Exercise>
Each entry should be printed exactly, with its images omitted.

(Page images and extracted text)
----------
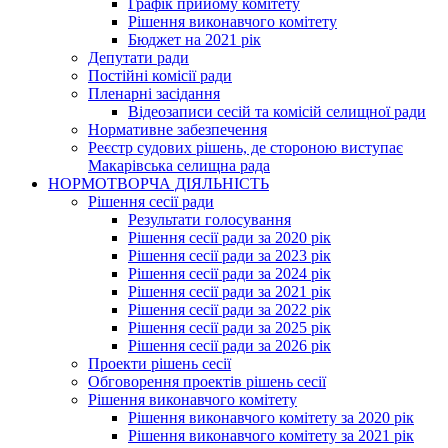
Графік прийому комітету
Рішення виконавчого комітету
Бюджет на 2021 рік
Депутати ради
Постійні комісії ради
Пленарні засідання
Відеозаписи сесій та комісій селищної ради
Нормативне забезпечення
Реєстр судових рішень, де стороною виступає
Макарівська селищна рада
НОРМОТВОРЧА ДІЯЛЬНІСТЬ
Рішення сесії ради
Результати голосування
Рішення сесії ради за 2020 рік
Рішення сесії ради за 2023 рік
Рішення сесії ради за 2024 рік
Рішення сесії ради за 2021 рік
Рішення сесії ради за 2022 рік
Рішення сесії ради за 2025 рік
Рішення сесії ради за 2026 рік
Проекти рішень сесії
Обговорення проектів рішень сесії
Рішення виконавчого комітету
Рішення виконавчого комітету за 2020 рік
Рішення виконавчого комітету за 2021 рік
----------
Answer to this task>
Графік прийому комітету
Рішення виконавчого комітету
Бюджет на 2021 рік
Депутати ради
Постійні комісії ради
Пленарні засідання
Відеозаписи сесій та комісій селищної ради
Нормативне забезпечення
Реєстр судових рішень, де стороною виступає
Макарівська селищна рада
НОРМОТВОРЧА ДІЯЛЬНІСТЬ
Рішення сесії ради
Результати голосування
Рішення сесії ради за 2020 рік
Рішення сесії ради за 2023 рік
Рішення сесії ради за 2024 рік
Рішення сесії ради за 2021 рік
Рішення сесії ради за 2022 рік
Рішення сесії ради за 2025 рік
Рішення сесії ради за 2026 рік
Проекти рішень сесії
Обговорення проектів рішень сесії
Рішення виконавчого комітету
Рішення виконавчого комітету за 2020 рік
Рішення виконавчого комітету за 2021 рік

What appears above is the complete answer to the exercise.